Study the test-train skew. This is the difference between performance during training and performance during testing/serving. The reason for this skew can be:
- A discrepancy due to differences in data handling in training and testing/serving.
- A change in the data between these steps.
- The presence of feedback loops between the model and your training algorithm.

One solution is to monitor training and testing explicitly so that any change in system/data does not introduce unnoticed skew.

There will be certain indicators that suggests the end of Phase 2. One may observe that monthly gains start to diminish. There will be trade-offs between the metrics: a rise or fall in some experiments. And this is where one notices the need for model sophistication as gains become harder to achieve.

Have a better look at the objective. If unaligned objectives are an issue, don’t waste time on new features. As stated before, if product goals are not covered by existing algorithmic objectives, one needs to change either the objectives or the product goals.
Keep ensembles simple: each model should either be an ensemble (only accounting for the input of other models) or a base model (taking many features), but never both.
Looking for qualitative new sources of information can be useful, rather than refining existing signals once performance plateaus.
When dealing with content, one may be interested in predicting popularity (e.g. the number of clicks a post on social media receives). In training a model, one may add features that would allow the system to personalize (features representing how interested a user is), diversify (features quantifying whether the current social media post is similar to other posts liked by a user), and measure relevance (measuring the appropriateness of a query result). However, one may find that these features are weighted less heavily by the ML system than expected. This doesn’t mean that diversity, personalization, or relevance aren’t valuable

With all these steps in mind, it is clear that one cannot go about implementing simple ML code. One needs a sophisticated ML architecture to address the complications and improvisations that come with developing an ML environment.

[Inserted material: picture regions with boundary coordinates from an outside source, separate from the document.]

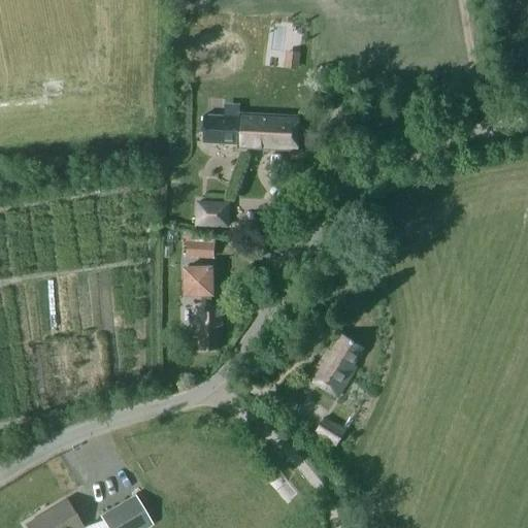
[(239,117),(203,114),(202,142),(238,144),(237,147),(298,151),(299,117),(239,113),(239,117)]
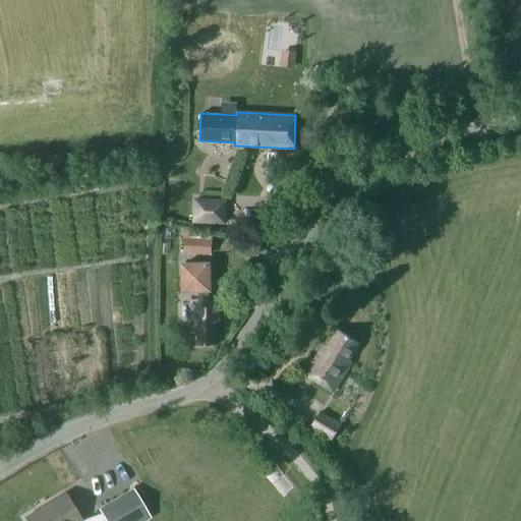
[(191,223),(226,225),(227,198),(192,197),(191,223)]
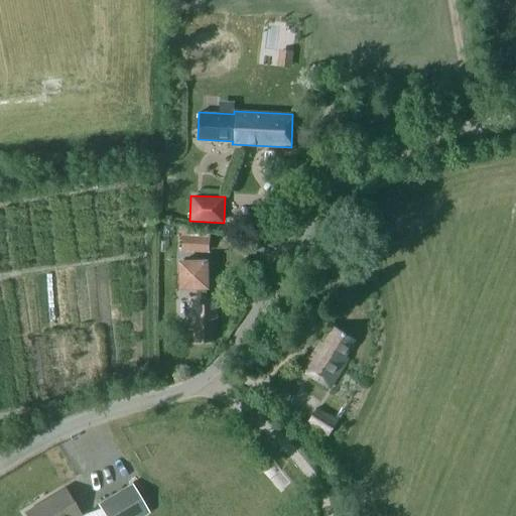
[(209,254),(210,239),(182,237),(181,253),(209,254)]
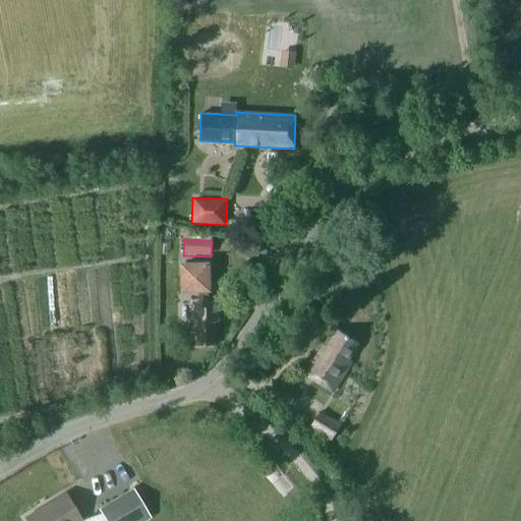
[(218,301),(210,301),(210,291),(211,291),(211,265),(184,265),(184,291),(199,291),(199,301),(192,301),(192,323),(195,323),(196,345),(216,345),(216,322),(218,322),(218,301)]
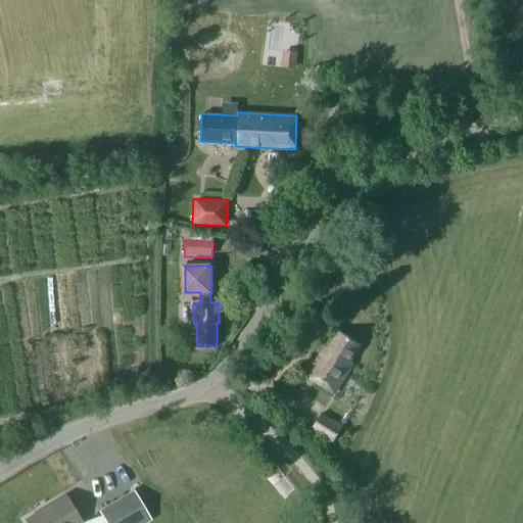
[(325,346),(306,376),(334,393),(352,363),(349,361),(360,343),(339,331),(328,348),(325,346)]
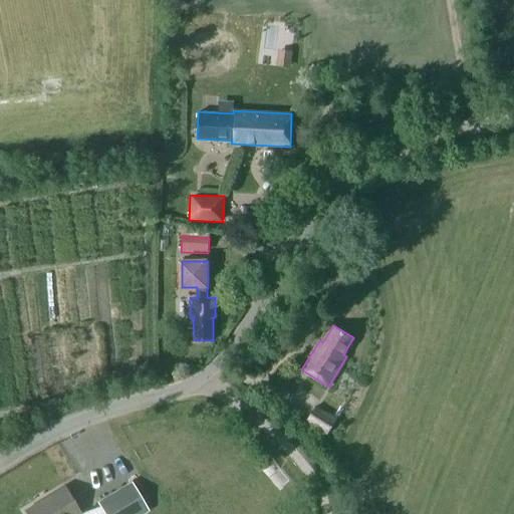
[(315,407),(307,421),(327,433),(336,420),(315,407)]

As can be seen in the above diagram, the pipeline includes the following stages:

Source control
Test and build services
Deployment services
Model registry
Feature store
ML metadata store
ML pipeline orchestrator

Which can be better analyzed in this diagram

Lets take an example task: churn prediction. The idea is to determine the number of people leaving a given workplace by using various parameters. The idea is to implement CD/DI integration when deploying, and Kubernetes is used as an environment to support the various processes involved in the integration.

Once the model is deployed following things need to be kept in mind:

Evaluation: measuring the quality of predictions (offline evaluation, online evaluation, evaluating using business tools, and evaluating using statistical tools)

Monitoring: tracking quality over time

Management: improve deployed model with feedback → redeployment

So, in conclusion the need for automation and monitoring for all steps of ML system construction is important. A wellengineered ML solution won’t simply make the development process easier, but will also make it coherent and resilient.